Back to the Basics on Predicting Transfer Performance
Levy Chaves, Eduardo Valle, Alceu Bissoto, Sandra Avila
TL;DR
This paper tackles the challenge of predicting transfer performance by benchmarking a wide set of transferability scorers with a rigorous experimental-design framework and introduces Back to Bayes, a three-level Bayesian hierarchical regression to fuse multiple scorers. The authors show that the aggregated analysis and bootstrapped benchmarking yield more reliable estimates than per-dataset evaluations, and demonstrate that while the ImageNet baseline remains a strong predictor, combining diverse scorers with ImageNet generally improves transferability predictions, especially on challenging medical datasets. Key contributions include a robust benchmark design with aggregated tau metrics and a principled method to calibrate scorers that can be reused across new target datasets. The work highlights the value of information fusion in transferability estimation and points to future work leveraging posterior uncertainty and broader transfer scenarios for practical deployment.
Abstract
In the evolving landscape of deep learning, selecting the best pre-trained models from a growing number of choices is a challenge. Transferability scorers propose alleviating this scenario, but their recent proliferation, ironically, poses the challenge of their own assessment. In this work, we propose both robust benchmark guidelines for transferability scorers, and a well-founded technique to combine multiple scorers, which we show consistently improves their results.
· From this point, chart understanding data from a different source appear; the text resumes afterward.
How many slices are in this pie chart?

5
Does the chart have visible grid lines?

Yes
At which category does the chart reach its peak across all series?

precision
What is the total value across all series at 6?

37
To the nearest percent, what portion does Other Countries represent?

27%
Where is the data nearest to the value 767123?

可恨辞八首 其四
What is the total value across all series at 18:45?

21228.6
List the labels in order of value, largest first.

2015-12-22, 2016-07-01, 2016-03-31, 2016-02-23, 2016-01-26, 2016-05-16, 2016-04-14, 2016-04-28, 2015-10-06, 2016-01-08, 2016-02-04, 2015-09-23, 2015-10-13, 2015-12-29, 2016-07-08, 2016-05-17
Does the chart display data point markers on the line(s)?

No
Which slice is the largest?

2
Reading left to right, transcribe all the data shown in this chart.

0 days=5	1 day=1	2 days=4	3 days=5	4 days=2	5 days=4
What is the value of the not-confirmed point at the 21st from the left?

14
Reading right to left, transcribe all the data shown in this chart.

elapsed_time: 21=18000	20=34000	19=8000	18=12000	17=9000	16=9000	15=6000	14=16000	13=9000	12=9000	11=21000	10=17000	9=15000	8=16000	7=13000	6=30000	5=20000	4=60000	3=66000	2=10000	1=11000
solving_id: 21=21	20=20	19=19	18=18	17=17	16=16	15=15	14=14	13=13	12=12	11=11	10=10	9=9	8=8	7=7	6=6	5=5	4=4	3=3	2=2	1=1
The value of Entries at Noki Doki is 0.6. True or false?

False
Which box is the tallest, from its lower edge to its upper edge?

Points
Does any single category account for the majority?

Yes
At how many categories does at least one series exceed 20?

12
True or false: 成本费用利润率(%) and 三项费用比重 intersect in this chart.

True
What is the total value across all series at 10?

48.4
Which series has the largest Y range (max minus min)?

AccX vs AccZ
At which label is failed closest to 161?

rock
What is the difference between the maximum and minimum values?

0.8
We extensively evaluate 13 scorers from literature across 11 datasets, comprising generalist, fine-grained, and medical imaging datasets. We show that few scorers match the predictive performance of the simple raw metric of models on ImageNet, and that all predictors suffer on medical datasets. Our results highlight the potential of combining different information sources for reliably predicting transferability across varied domains.